== EXERCISE PROMPT ==
All entries must be repeated exactly. No picture should appear in the result.

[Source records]

────────────────

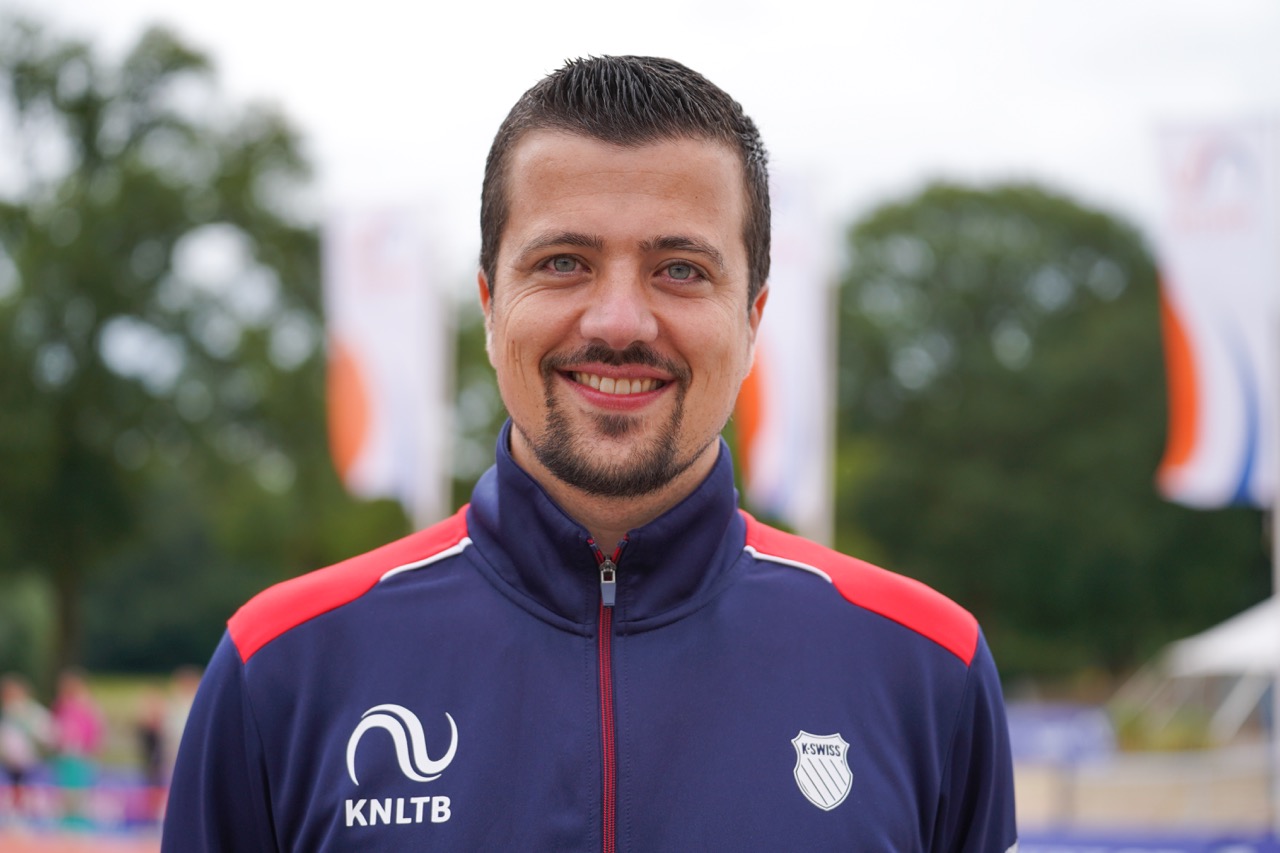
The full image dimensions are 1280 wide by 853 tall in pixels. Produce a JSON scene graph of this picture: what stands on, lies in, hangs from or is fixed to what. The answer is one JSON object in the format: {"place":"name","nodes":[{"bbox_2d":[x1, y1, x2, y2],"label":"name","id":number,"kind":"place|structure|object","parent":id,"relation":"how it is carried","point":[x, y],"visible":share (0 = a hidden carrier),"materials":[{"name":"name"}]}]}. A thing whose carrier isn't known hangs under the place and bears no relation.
{"place":"outdoors","nodes":[
{"label":"outdoors","id":0,"kind":"place"},
{"bbox_2d":[0,828,165,852],"label":"running track","id":1,"kind":"structure","parent":0,"point":[18,849],"materials":[{"name":"red"}]},
{"bbox_2d":[5,672,203,769],"label":"lawn","id":2,"kind":"structure","parent":0,"point":[101,697],"materials":[{"name":"green plant"}]},
{"bbox_2d":[0,0,1279,274],"label":"sky","id":3,"kind":"structure","parent":0,"point":[492,120],"materials":[{"name":"white"}]},
{"bbox_2d":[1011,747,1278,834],"label":"pavement","id":4,"kind":"structure","parent":0,"point":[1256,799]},
{"label":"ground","id":5,"kind":"structure","parent":0},
{"bbox_2d":[0,673,52,809],"label":"person","id":6,"kind":"object","parent":5,"relation":"on","point":[21,752],"visible":0.87},
{"bbox_2d":[48,670,104,814],"label":"person","id":7,"kind":"object","parent":5,"relation":"on","point":[78,717],"visible":0.84},
{"bbox_2d":[0,773,172,832],"label":"barrier","id":8,"kind":"object","parent":5,"relation":"on","point":[108,804],"visible":0.58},
{"bbox_2d":[133,687,168,785],"label":"person","id":9,"kind":"object","parent":5,"relation":"on","point":[151,739],"visible":0.66},
{"bbox_2d":[0,12,333,688],"label":"tree","id":10,"kind":"object","parent":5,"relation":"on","point":[166,267],"visible":0.94,"materials":[{"name":"green plant"}]},
{"bbox_2d":[156,666,200,781],"label":"person","id":11,"kind":"object","parent":5,"relation":"on","point":[181,707],"visible":0.44},
{"bbox_2d":[420,281,448,533],"label":"flagpole","id":12,"kind":"object","parent":5,"relation":"on","point":[437,501],"visible":0.4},
{"bbox_2d":[323,200,441,512],"label":"banner","id":13,"kind":"object","parent":12,"relation":"attached to","point":[381,344],"visible":0.83,"materials":[{"name":"white fabric"}]},
{"bbox_2d":[449,296,503,506],"label":"tree","id":14,"kind":"object","parent":5,"relation":"on","point":[484,344],"visible":0.17,"materials":[{"name":"green plant"}]},
{"bbox_2d":[138,51,1017,852],"label":"man","id":15,"kind":"object","parent":5,"relation":"on","point":[670,466],"visible":0.99},
{"bbox_2d":[816,254,838,555],"label":"flagpole","id":16,"kind":"object","parent":5,"relation":"on","point":[822,521],"visible":0.42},
{"bbox_2d":[739,168,827,531],"label":"banner","id":17,"kind":"object","parent":16,"relation":"attached to","point":[792,317],"visible":0.66,"materials":[{"name":"white fabric"}]},
{"bbox_2d":[834,178,1263,678],"label":"tree","id":18,"kind":"object","parent":5,"relation":"on","point":[945,590],"visible":0.74,"materials":[{"name":"green plant"}]},
{"bbox_2d":[1007,703,1117,766],"label":"blue banner","id":19,"kind":"object","parent":5,"relation":"on","point":[1038,749],"visible":0.55,"materials":[{"name":"blue"}]},
{"bbox_2d":[1019,826,1278,852],"label":"barrier","id":20,"kind":"object","parent":5,"relation":"on","point":[1266,849],"visible":0.59,"materials":[{"name":"blue"}]},
{"bbox_2d":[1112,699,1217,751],"label":"shrub","id":21,"kind":"object","parent":5,"relation":"on","point":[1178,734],"visible":0.49,"materials":[{"name":"green plant"}]},
{"bbox_2d":[1117,596,1279,749],"label":"canopy tent","id":22,"kind":"object","parent":5,"relation":"on","point":[1226,642],"visible":0.78,"materials":[{"name":"white fabric"}]},
{"bbox_2d":[1265,116,1279,842],"label":"flagpole","id":23,"kind":"object","parent":5,"relation":"on","point":[1278,563],"visible":0.76,"materials":[{"name":"white"}]},
{"bbox_2d":[1152,113,1279,508],"label":"banner","id":24,"kind":"object","parent":23,"relation":"attached to","point":[1206,448],"visible":0.96,"materials":[{"name":"white fabric"}]}
]}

────────────────

== TASK RESPONSE ==
The full image dimensions are 1280 wide by 853 tall in pixels. Produce a JSON scene graph of this picture: what stands on, lies in, hangs from or is fixed to what. The answer is one JSON object in the format: {"place":"name","nodes":[{"bbox_2d":[x1, y1, x2, y2],"label":"name","id":number,"kind":"place|structure|object","parent":id,"relation":"how it is carried","point":[x, y],"visible":share (0 = a hidden carrier),"materials":[{"name":"name"}]}]}. A thing whose carrier isn't known hangs under the place and bears no relation.
{"place":"outdoors","nodes":[
{"label":"outdoors","id":0,"kind":"place"},
{"bbox_2d":[0,828,165,852],"label":"running track","id":1,"kind":"structure","parent":0,"point":[18,849],"materials":[{"name":"red"}]},
{"bbox_2d":[5,672,203,769],"label":"lawn","id":2,"kind":"structure","parent":0,"point":[101,697],"materials":[{"name":"green plant"}]},
{"bbox_2d":[0,0,1279,274],"label":"sky","id":3,"kind":"structure","parent":0,"point":[492,120],"materials":[{"name":"white"}]},
{"bbox_2d":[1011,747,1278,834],"label":"pavement","id":4,"kind":"structure","parent":0,"point":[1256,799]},
{"label":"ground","id":5,"kind":"structure","parent":0},
{"bbox_2d":[0,673,52,809],"label":"person","id":6,"kind":"object","parent":5,"relation":"on","point":[21,752],"visible":0.87},
{"bbox_2d":[48,670,104,814],"label":"person","id":7,"kind":"object","parent":5,"relation":"on","point":[78,717],"visible":0.84},
{"bbox_2d":[0,773,172,832],"label":"barrier","id":8,"kind":"object","parent":5,"relation":"on","point":[108,804],"visible":0.58},
{"bbox_2d":[133,687,168,785],"label":"person","id":9,"kind":"object","parent":5,"relation":"on","point":[151,739],"visible":0.66},
{"bbox_2d":[0,12,333,688],"label":"tree","id":10,"kind":"object","parent":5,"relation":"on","point":[166,267],"visible":0.94,"materials":[{"name":"green plant"}]},
{"bbox_2d":[156,666,200,781],"label":"person","id":11,"kind":"object","parent":5,"relation":"on","point":[181,707],"visible":0.44},
{"bbox_2d":[420,281,448,533],"label":"flagpole","id":12,"kind":"object","parent":5,"relation":"on","point":[437,501],"visible":0.4},
{"bbox_2d":[323,200,441,512],"label":"banner","id":13,"kind":"object","parent":12,"relation":"attached to","point":[381,344],"visible":0.83,"materials":[{"name":"white fabric"}]},
{"bbox_2d":[449,296,503,506],"label":"tree","id":14,"kind":"object","parent":5,"relation":"on","point":[484,344],"visible":0.17,"materials":[{"name":"green plant"}]},
{"bbox_2d":[138,51,1017,852],"label":"man","id":15,"kind":"object","parent":5,"relation":"on","point":[670,466],"visible":0.99},
{"bbox_2d":[816,254,838,555],"label":"flagpole","id":16,"kind":"object","parent":5,"relation":"on","point":[822,521],"visible":0.42},
{"bbox_2d":[739,168,827,531],"label":"banner","id":17,"kind":"object","parent":16,"relation":"attached to","point":[792,317],"visible":0.66,"materials":[{"name":"white fabric"}]},
{"bbox_2d":[834,178,1263,678],"label":"tree","id":18,"kind":"object","parent":5,"relation":"on","point":[945,590],"visible":0.74,"materials":[{"name":"green plant"}]},
{"bbox_2d":[1007,703,1117,766],"label":"blue banner","id":19,"kind":"object","parent":5,"relation":"on","point":[1038,749],"visible":0.55,"materials":[{"name":"blue"}]},
{"bbox_2d":[1019,826,1278,852],"label":"barrier","id":20,"kind":"object","parent":5,"relation":"on","point":[1266,849],"visible":0.59,"materials":[{"name":"blue"}]},
{"bbox_2d":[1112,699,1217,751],"label":"shrub","id":21,"kind":"object","parent":5,"relation":"on","point":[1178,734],"visible":0.49,"materials":[{"name":"green plant"}]},
{"bbox_2d":[1117,596,1279,749],"label":"canopy tent","id":22,"kind":"object","parent":5,"relation":"on","point":[1226,642],"visible":0.78,"materials":[{"name":"white fabric"}]},
{"bbox_2d":[1265,116,1279,842],"label":"flagpole","id":23,"kind":"object","parent":5,"relation":"on","point":[1278,563],"visible":0.76,"materials":[{"name":"white"}]},
{"bbox_2d":[1152,113,1279,508],"label":"banner","id":24,"kind":"object","parent":23,"relation":"attached to","point":[1206,448],"visible":0.96,"materials":[{"name":"white fabric"}]}
]}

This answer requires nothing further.